--- Begin Passage given ---

Application by landlord or tenant in relation to provisional order.
23.—(1) The landlord or the tenant of any dwelling in respect of which a provisional order has been made may, within one month after the service of a copy of the provisional order upon him, apply to the District Court to revoke or modify the terms of the provisional order, and thereupon the following provisions shall have effect:
(a) if on the hearing of the application it appears to the Court that the dwelling is not a small controlled dwelling, the Court shall, subject to paragraph (a) of subsection (2) of this section, revoke the provisional order with effect retrospectively from the date of the making thereof;
(b) in any other case, the Court may, as it thinks proper—
(i) by order confirm the terms of the provisional order with or without modification, or
(ii) revoke the provisional order and make such new order in relation to the dwelling as the circumstances may require;
(c) if an order is made under paragraph (b) of this subsection, then, as and from the making thereof and notwithstanding anything in any other provision of this Act—
(i) the said order shall have effect as the final determination of the District Court in respect of the matters to which the said order relates,
(ii) the provisional order shall cease to be in force, and
(iii) for the purpose of the application of section 13 of this Act, the tenant shall be deemed to have entered into an agreement with the landlord to pay in respect of the dwelling a rent equal to the lawful rent of the dwelling as determined by the said order made under paragraph (b) of this subsection;
(d) on the hearing of the application the Court may make an order for the payment, in such manner as the Court may direct, of any amount due by either party to the other in relation to the dwelling, whether on account of rent or under any provision of this Act.
(2) Where, on the application under this section of a landlord, a provisional order is revoked or modified under subsection (1) of this section on the ground of information (in the form of evidence adduced by or on his behalf) which he refused or neglected to supply pursuant to a notice served on him under paragraph (b) of subsection (1) of section 21 of this Act—
(a) the Court shall not give retrospective effect to the revocation or modification, as the case may be, of the order, and
(b) unless the Court for good cause orders otherwise, costs shall be awarded against the landlord and, if a valuer, who pursuant to section 28 of this Act made a report relating to the relevant dwelling, attended at the hearing of the application, the landlord shall be ordered to pay in respect of his attendance such fee as the Court may fix.
(3) The costs of the parties in an application under this section shall, subject to paragraph (b) of subsection (2) of this section, be in the discretion of the Court, but no costs shall be awarded against the tenant in any case in which it is proved that the existing rent was higher than the lawful rent.

--- End Passage given ---

(Short exercise 1): In the section on provisional orders, how long does a landlord or tenant have to apply to the District Court to revoke or modify a provisional order?
(Short exercise 2): Reproduce the part of the section on provisional orders starting at "(2) Where, on" and ending at "Court may fix.".
(Short exercise 3): Pick up the section on provisional orders after its last sentence and write what comes next.

--- Begin Dataset rows ---

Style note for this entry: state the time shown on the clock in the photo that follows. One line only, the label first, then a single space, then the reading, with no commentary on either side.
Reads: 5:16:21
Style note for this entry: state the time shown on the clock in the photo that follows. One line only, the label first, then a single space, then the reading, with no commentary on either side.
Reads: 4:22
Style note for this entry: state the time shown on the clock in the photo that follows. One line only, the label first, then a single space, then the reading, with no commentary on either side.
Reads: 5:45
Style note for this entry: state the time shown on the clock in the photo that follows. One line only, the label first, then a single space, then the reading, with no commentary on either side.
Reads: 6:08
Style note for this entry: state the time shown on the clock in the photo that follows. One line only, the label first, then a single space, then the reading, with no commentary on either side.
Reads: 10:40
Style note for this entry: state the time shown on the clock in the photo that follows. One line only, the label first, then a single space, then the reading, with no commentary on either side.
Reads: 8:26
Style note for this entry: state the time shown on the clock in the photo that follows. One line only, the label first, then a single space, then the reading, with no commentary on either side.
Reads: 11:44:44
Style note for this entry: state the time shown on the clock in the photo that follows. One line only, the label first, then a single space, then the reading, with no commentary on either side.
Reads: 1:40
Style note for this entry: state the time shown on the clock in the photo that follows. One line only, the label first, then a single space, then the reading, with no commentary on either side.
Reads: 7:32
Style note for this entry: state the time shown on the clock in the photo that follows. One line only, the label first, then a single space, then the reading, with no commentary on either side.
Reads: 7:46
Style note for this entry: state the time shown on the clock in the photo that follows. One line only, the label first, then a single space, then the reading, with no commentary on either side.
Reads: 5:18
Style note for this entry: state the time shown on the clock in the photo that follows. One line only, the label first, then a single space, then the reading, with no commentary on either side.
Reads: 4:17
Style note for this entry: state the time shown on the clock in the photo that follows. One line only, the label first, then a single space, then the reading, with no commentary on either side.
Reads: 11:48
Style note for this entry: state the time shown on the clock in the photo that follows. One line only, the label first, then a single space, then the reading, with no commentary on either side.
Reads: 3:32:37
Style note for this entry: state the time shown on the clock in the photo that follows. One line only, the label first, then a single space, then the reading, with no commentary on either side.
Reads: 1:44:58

--- End Dataset rows ---

(Exercise output 1): One month after a copy of the provisional order is served on them.

(Exercise output 2):
(2) Where, on the application under this section of a landlord, a provisional order is revoked or modified under subsection (1) of this section on the ground of information (in the form of evidence adduced by or on his behalf) which he refused or neglected to supply pursuant to a notice served on him under paragraph (b) of subsection (1) of section 21 of this Act—
(a) the Court shall not give retrospective effect to the revocation or modification, as the case may be, of the order, and
(b) unless the Court for good cause orders otherwise, costs shall be awarded against the landlord and, if a valuer, who pursuant to section 28 of this Act made a report relating to the relevant dwelling, attended at the hearing of the application, the landlord shall be ordered to pay in respect of his attendance such fee as the Court may fix.

(Exercise output 3):
(4) If, on an appeal by the landlord to the Circuit Court against an order made by the District Court under this section, the Circuit Court certifies that having regard to all the circumstances of the case it is proper that the whole or a specified part of the amount for which the tenant is liable in respect of the costs of the appeal (including the tenant's own costs and the costs (if any) which, under the order of the Court, the tenant is liable to pay to the landlord) shall be defrayed out of State funds, the Minister shall defray out of moneys provided by the Oireachtas the amount of the costs in respect of which it has been so certified.
Provisions applicable in default of application by landlord or tenant.
24.—(1) Where a provisional order has been made and—
(a) the landlord has not, within one month after the date of service on him of a copy of the order, applied under subsection (1) of section 23 of this Act, and
(b) the tenant has not, within one month after the date of service on him of a copy of the order, applied under that subsection,
the following provisions shall have effect notwithstanding anything in any other provision of this Act:
(i) the terms of the provisional order shall be deemed to have been confirmed by the District Court by order under subsection (1) of section 23 of this Act and the provisions of paragraph (c) of that subsection shall apply accordingly;
(ii) an appeal shall not lie to the Circuit Court from a confirming order which is deemed to have been so made.
(2) As soon as may be after the provisions of subsection (1) of this section have taken effect in relation to any dwelling, the District Justice having jurisdiction for the purposes of this Act in the district in which the dwelling is situate shall cause to be served on the landlord and on the tenant a notice, in the prescribed form, informing such persons thereof accordingly, but failure to comply with the provisions of this subsection shall not be construed as affecting the operation of the said subsection (1).
Exemption from Court fees.
25.—No court fees shall be payable by the tenant in any proceedings (including any appeal or case stated) under this Part.
Review on grounds of fraud surprise, mistake or disability.
26.—(1) Where, under paragraph (i) of subsection (1) of section 24 of this Act, the terms of a provisional order are deemed to have been confirmed, the landlord or the tenant may at any time apply to the Court for a review of the case on the grounds of fraud, surprise, mistake or disability.
(2) Where, on an application under this section, the Court is satisfied that any ground on which the application is made existed, the Court may make such new and further orders as justice may require, including any order awarding costs which the Court considers proper.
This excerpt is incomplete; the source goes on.